相続人等が2人以上いる場合は、各相続人等が連署により準確定申告書を提出することになる。ただし、他の相続人等の氏名を付記して各人が別々に提出することもできる。この場合、その申告書を提出した相続人等は、他の相続人等に申告した内容を通知しなければならないことになっている。なお、共同して申告書を提出しない相続人等は、別途申告書を作成・提出する必要がある。

準確定申告における所得控除の適用についてみると、(1)医療費控除の対象となるのは、死亡の日までに被相続人が支払った医療費であり、死亡後に相続人等が支払ったものを被相続人の準確定申告において医療費控除の対象に含めることはできない。(2)社会保険料控除、生命保険料控除、地震保険料控除等の対象となるのは、死亡の日までに被相続人が支払った保険料等の額となる。

(3)配偶者控除や扶養控除等の適用の有無に関する判定(親族関係やその親族等の1年間の合計所得金額の見積り等)は、死亡の日の現況により行う。また、確定申告をしなければならない人が翌年の1月1日から確定申告期限(原則として翌年3月15日)までの間に確定申告書を提出しないで死亡した場合、この場合の準確定申告の期限は、前年分、本年分とも相続の開始があったことを知った日の翌日から4ヵ月以内となる。

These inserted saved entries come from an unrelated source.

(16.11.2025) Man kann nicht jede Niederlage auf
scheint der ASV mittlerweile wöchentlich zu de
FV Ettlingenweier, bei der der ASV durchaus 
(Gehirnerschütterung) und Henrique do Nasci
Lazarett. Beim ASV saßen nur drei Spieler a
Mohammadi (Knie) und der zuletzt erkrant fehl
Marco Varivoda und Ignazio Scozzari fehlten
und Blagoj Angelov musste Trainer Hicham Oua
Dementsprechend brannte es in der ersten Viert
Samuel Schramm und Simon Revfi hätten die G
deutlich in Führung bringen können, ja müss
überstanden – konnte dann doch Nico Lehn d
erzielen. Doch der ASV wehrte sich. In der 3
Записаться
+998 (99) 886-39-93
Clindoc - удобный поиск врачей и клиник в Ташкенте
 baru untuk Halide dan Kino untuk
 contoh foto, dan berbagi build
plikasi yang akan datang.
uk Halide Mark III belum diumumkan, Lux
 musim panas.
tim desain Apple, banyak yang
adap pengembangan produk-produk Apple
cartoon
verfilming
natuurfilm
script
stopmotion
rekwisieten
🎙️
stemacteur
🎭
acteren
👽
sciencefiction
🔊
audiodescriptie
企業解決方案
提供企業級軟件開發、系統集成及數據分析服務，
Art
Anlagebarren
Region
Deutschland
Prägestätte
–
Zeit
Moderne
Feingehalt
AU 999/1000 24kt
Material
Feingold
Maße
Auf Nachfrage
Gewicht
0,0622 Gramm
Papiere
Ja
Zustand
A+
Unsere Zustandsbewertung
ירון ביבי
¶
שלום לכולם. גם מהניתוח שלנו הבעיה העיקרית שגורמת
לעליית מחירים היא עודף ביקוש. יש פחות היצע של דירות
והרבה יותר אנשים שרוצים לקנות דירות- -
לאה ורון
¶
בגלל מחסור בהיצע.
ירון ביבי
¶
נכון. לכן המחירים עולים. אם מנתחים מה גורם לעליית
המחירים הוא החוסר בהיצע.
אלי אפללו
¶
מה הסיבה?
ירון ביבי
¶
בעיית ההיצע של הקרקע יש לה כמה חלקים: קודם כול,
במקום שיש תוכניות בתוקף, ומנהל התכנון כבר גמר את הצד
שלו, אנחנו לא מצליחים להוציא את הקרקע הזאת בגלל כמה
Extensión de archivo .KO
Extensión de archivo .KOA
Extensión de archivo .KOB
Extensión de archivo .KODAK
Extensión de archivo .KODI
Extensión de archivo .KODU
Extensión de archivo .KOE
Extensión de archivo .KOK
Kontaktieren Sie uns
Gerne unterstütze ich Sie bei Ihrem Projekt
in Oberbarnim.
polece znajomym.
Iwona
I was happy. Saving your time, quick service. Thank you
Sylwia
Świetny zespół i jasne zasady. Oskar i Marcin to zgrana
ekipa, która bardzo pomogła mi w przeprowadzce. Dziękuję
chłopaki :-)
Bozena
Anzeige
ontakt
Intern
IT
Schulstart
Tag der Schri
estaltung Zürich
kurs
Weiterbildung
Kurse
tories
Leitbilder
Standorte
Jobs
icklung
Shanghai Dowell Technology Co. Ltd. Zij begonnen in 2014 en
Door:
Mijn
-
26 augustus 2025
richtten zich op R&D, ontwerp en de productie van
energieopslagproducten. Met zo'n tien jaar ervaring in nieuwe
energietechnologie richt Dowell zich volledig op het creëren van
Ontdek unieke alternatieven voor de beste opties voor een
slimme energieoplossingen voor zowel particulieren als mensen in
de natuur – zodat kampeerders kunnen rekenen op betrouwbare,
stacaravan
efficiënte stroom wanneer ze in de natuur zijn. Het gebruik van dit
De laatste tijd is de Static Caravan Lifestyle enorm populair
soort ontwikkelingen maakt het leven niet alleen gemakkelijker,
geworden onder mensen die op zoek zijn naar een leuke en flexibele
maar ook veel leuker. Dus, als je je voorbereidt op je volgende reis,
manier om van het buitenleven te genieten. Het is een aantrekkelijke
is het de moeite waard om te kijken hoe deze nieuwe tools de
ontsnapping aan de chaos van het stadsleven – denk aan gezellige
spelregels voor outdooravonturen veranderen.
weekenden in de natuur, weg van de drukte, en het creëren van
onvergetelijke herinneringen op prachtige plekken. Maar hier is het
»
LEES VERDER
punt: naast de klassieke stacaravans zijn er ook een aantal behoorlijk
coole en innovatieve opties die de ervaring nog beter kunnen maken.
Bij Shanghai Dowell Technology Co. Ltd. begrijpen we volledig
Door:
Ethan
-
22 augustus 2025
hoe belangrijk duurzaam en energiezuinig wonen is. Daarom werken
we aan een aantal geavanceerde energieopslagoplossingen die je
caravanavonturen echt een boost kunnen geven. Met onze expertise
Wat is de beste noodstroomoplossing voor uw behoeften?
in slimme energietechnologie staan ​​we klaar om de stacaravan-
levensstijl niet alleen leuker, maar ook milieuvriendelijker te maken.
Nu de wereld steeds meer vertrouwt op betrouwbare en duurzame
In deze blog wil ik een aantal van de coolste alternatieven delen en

準確定申告書には、各相続人等の氏名、住所、被相続人との続柄などを記入した準確定申告書の付表を添付し、被相続人の死亡当時の納税地の税務署長に提出する。記載方法等は、「確定申告書の記載例」の該当ページが参考になる。なお、相続人や包括受遺者が受領すべき還付金の受領を相続人の代表者等に委任する場合には、準確定申告書の付表とは別に、還付金の受領に関する委任状の提出が必要になる。